## Job
All of the data should be given again word for word, though the images are to be left out.

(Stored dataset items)
###

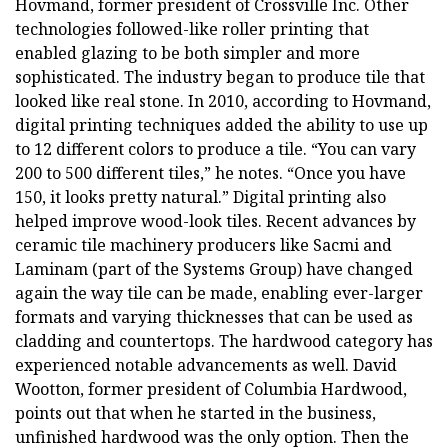
Hovmand, former president of Crossville Inc. Other
technologies followed-like roller printing that
enabled glazing to be both simpler and more
sophisticated. The industry began to produce tile that
looked like real stone. In 2010, according to Hovmand,
digital printing techniques added the ability to use up
to 12 different colors to produce a tile. “You can vary
200 to 500 different tiles,” he notes. “Once you have
150, it looks pretty natural.” Digital printing also
helped improve wood-look tiles. Recent advances by
ceramic tile machinery producers like Sacmi and
Laminam (part of the Systems Group) have changed
again the way tile can be made, enabling ever-larger
formats and varying thicknesses that can be used as
cladding and countertops. The hardwood category has
experienced notable advancements as well. David
Wootton, former president of Columbia Hardwood,
points out that when he started in the business,
unfinished hardwood was the only option. Then the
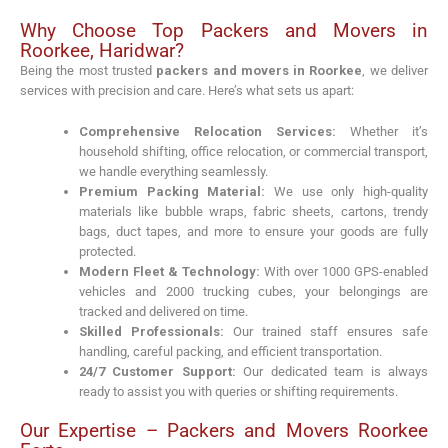
Why Choose Top Packers and Movers in
Roorkee, Haridwar?
Being the most trusted
packers and movers in Roorkee
, we deliver
services with precision and care. Here’s what sets us apart:
Comprehensive Relocation Services:
Whether it’s
household shifting, office relocation, or commercial transport,
we handle everything seamlessly.
Premium Packing Material:
We use only high-quality
materials like bubble wraps, fabric sheets, cartons, trendy
bags, duct tapes, and more to ensure your goods are fully
protected.
Modern Fleet & Technology:
With over 1000 GPS-enabled
vehicles and 2000 trucking cubes, your belongings are
tracked and delivered on time.
Skilled Professionals:
Our trained staff ensures safe
handling, careful packing, and efficient transportation.
24/7 Customer Support:
Our dedicated team is always
ready to assist you with queries or shifting requirements.
Our Expertise – Packers and Movers Roorkee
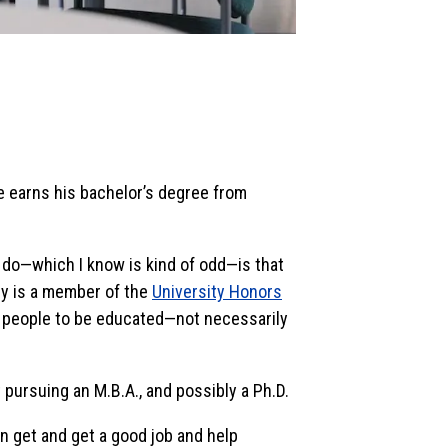
e earns his bachelor’s degree from
to do—which I know is kind of odd—is that
lly is a member of the
University Honors
 for people to be educated—not necessarily
 pursuing an M.B.A., and possibly a Ph.D.
an get and get a good job and help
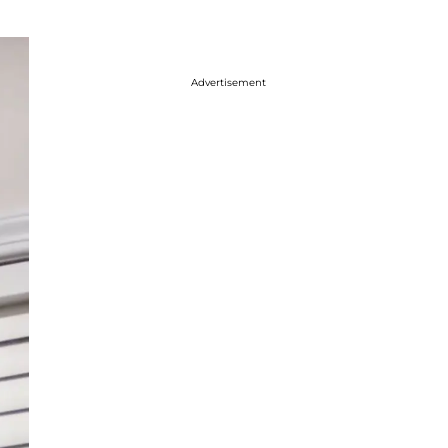
Advertisement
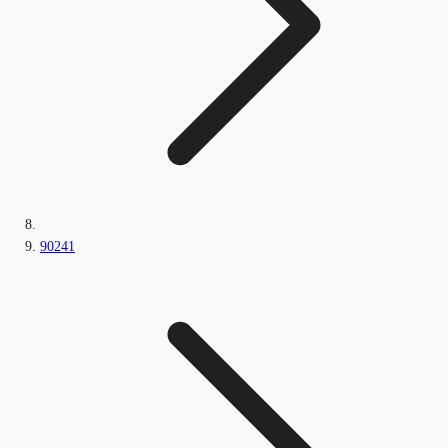
90241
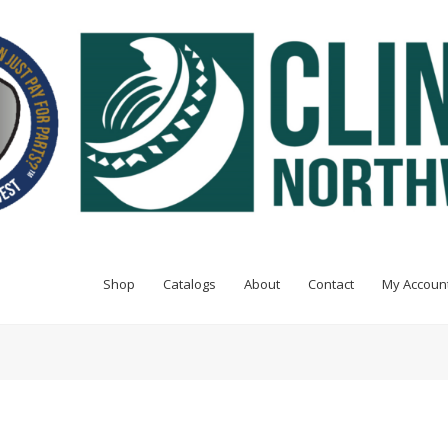
Shop
Catalogs
About
Contact
My Accoun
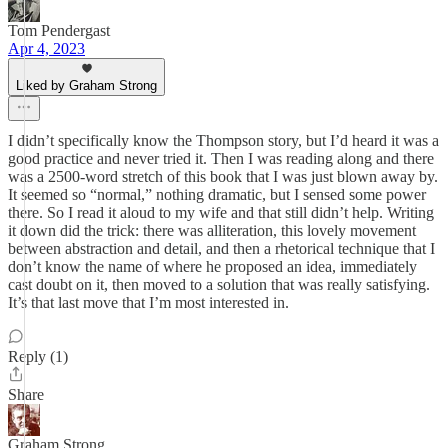
Tom Pendergast
Apr 4, 2023
Liked by Graham Strong
I didn’t specifically know the Thompson story, but I’d heard it was a
good practice and never tried it. Then I was reading along and there
was a 2500-word stretch of this book that I was just blown away by.
It seemed so “normal,” nothing dramatic, but I sensed some power
there. So I read it aloud to my wife and that still didn’t help. Writing
it down did the trick: there was alliteration, this lovely movement
between abstraction and detail, and then a rhetorical technique that I
don’t know the name of where he proposed an idea, immediately
cast doubt on it, then moved to a solution that was really satisfying.
It’s that last move that I’m most interested in.
Reply (1)
Share
Graham Strong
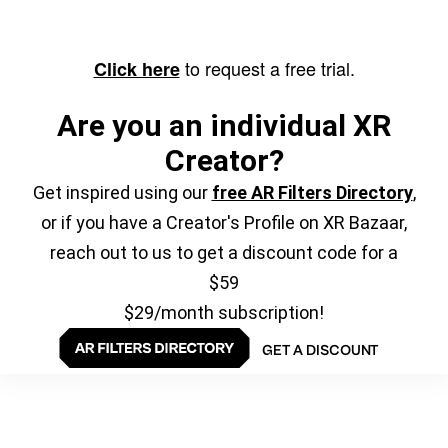
to request a free trial.
Click here
Are you an individual XR
Creator?
Get inspired using our
free AR Filters Directory
,
or if you have a Creator's Profile on XR Bazaar,
reach out to us to get a discount code for a
$59
$29/month subscription!
GET A DISCOUNT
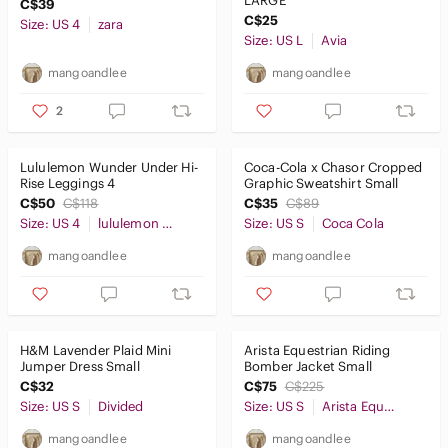
LARGE
C$39
C$25
Size: US 4
zara
Size: US L
Avia
mangoandlee
mangoandlee
2
Lululemon Wunder Under Hi-
Coca-Cola x Chasor Cropped
Rise Leggings 4
Graphic Sweatshirt Small
C$50
C$118
C$35
C$89
Size: US 4
lululemon athletica
Size: US S
Coca Cola
mangoandlee
mangoandlee
H&M Lavender Plaid Mini
Arista Equestrian Riding
Jumper Dress Small
Bomber Jacket Small
C$32
C$75
C$225
Size: US S
Divided
Size: US S
Arista Equestrian
mangoandlee
mangoandlee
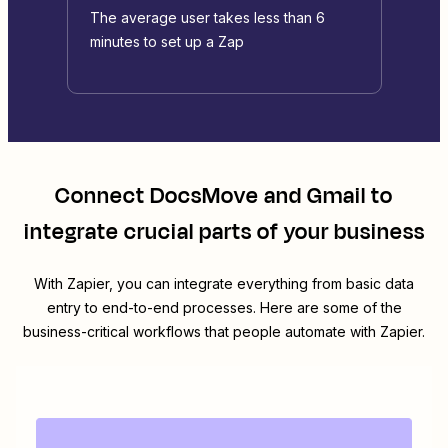
The average user takes less than 6
minutes to set up a Zap
Connect
DocsMove
and
Gmail
to
integrate crucial parts of your business
With Zapier, you can integrate everything from basic data
entry to end-to-end processes. Here are some of the
business-critical workflows that people automate with Zapier.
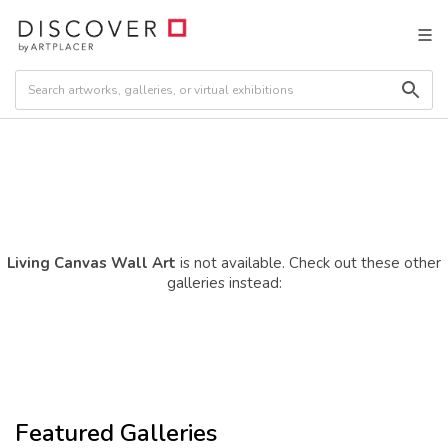
Living Canvas Wall Art
is not available. Check out these other
galleries instead:
Featured Galleries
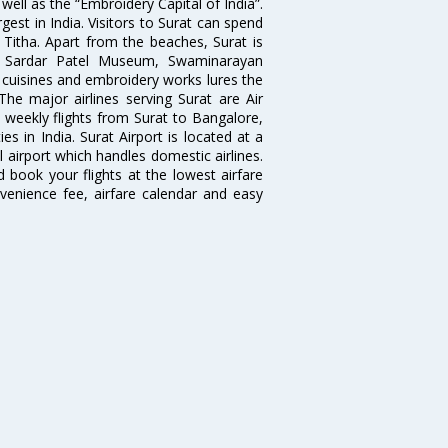
well as the “Embroidery Capital of India”.
rgest in India. Visitors to Surat can spend
 Titha. Apart from the beaches, Surat is
le, Sardar Patel Museum, Swaminarayan
cuisines and embroidery works lures the
 The major airlines serving Surat are Air
d weekly flights from Surat to Bangalore,
 in India. Surat Airport is located at a
l airport which handles domestic airlines.
d book your flights at the lowest airfare
nvenience fee, airfare calendar and easy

###

## Completed exercise
Hovmand, former president of Crossville Inc. Other
technologies followed-like roller printing that
enabled glazing to be both simpler and more
sophisticated. The industry began to produce tile that
looked like real stone. In 2010, according to Hovmand,
digital printing techniques added the ability to use up
to 12 different colors to produce a tile. “You can vary
200 to 500 different tiles,” he notes. “Once you have
150, it looks pretty natural.” Digital printing also
helped improve wood-look tiles. Recent advances by
ceramic tile machinery producers like Sacmi and
Laminam (part of the Systems Group) have changed
again the way tile can be made, enabling ever-larger
formats and varying thicknesses that can be used as
cladding and countertops. The hardwood category has
experienced notable advancements as well. David
Wootton, former president of Columbia Hardwood,
points out that when he started in the business,
unfinished hardwood was the only option. Then the
Why Choose Top Packers and Movers in
Roorkee, Haridwar?
Being the most trusted
packers and movers in Roorkee
, we deliver
services with precision and care. Here’s what sets us apart:
Comprehensive Relocation Services:
Whether it’s
household shifting, office relocation, or commercial transport,
we handle everything seamlessly.
Premium Packing Material:
We use only high-quality
materials like bubble wraps, fabric sheets, cartons, trendy
bags, duct tapes, and more to ensure your goods are fully
protected.
Modern Fleet & Technology:
With over 1000 GPS-enabled
vehicles and 2000 trucking cubes, your belongings are
tracked and delivered on time.
Skilled Professionals:
Our trained staff ensures safe
handling, careful packing, and efficient transportation.
24/7 Customer Support:
Our dedicated team is always
ready to assist you with queries or shifting requirements.
Our Expertise – Packers and Movers Roorkee
e earns his bachelor’s degree from
to do—which I know is kind of odd—is that
lly is a member of the
University Honors
 for people to be educated—not necessarily
 pursuing an M.B.A., and possibly a Ph.D.
an get and get a good job and help
Advertisement
90241
Shop
Catalogs
About
Contact
My Accoun
Tom Pendergast
Apr 4, 2023
Liked by Graham Strong
I didn’t specifically know the Thompson story, but I’d heard it was a
good practice and never tried it. Then I was reading along and there
was a 2500-word stretch of this book that I was just blown away by.
It seemed so “normal,” nothing dramatic, but I sensed some power
there. So I read it aloud to my wife and that still didn’t help. Writing
it down did the trick: there was alliteration, this lovely movement
between abstraction and detail, and then a rhetorical technique that I
don’t know the name of where he proposed an idea, immediately
cast doubt on it, then moved to a solution that was really satisfying.
It’s that last move that I’m most interested in.
Reply (1)
Share
Graham Strong
to request a free trial.
Click here
Are you an individual XR
Creator?
Get inspired using our
free AR Filters Directory
,
or if you have a Creator's Profile on XR Bazaar,
reach out to us to get a discount code for a
$59
$29/month subscription!
GET A DISCOUNT
LARGE
C$39
C$25
Size: US 4
zara
Size: US L
Avia
mangoandlee
mangoandlee
2
Lululemon Wunder Under Hi-
Coca-Cola x Chasor Cropped
Rise Leggings 4
Graphic Sweatshirt Small
C$50
C$118
C$35
C$89
Size: US 4
lululemon athletica
Size: US S
Coca Cola
mangoandlee
mangoandlee
H&M Lavender Plaid Mini
Arista Equestrian Riding
Jumper Dress Small
Bomber Jacket Small
C$32
C$75
C$225
Size: US S
Divided
Size: US S
Arista Equestrian
mangoandlee
mangoandlee
The average user takes less than 6
minutes to set up a Zap
Connect
DocsMove
and
Gmail
to
integrate crucial parts of your business
With Zapier, you can integrate everything from basic data
entry to end-to-end processes. Here are some of the
business-critical workflows that people automate with Zapier.
Living Canvas Wall Art
is not available. Check out these other
galleries instead:
Featured Galleries
well as the “Embroidery Capital of India”.
rgest in India. Visitors to Surat can spend
 Titha. Apart from the beaches, Surat is
le, Sardar Patel Museum, Swaminarayan
cuisines and embroidery works lures the
 The major airlines serving Surat are Air
d weekly flights from Surat to Bangalore,
 in India. Surat Airport is located at a
l airport which handles domestic airlines.
d book your flights at the lowest airfare
nvenience fee, airfare calendar and easy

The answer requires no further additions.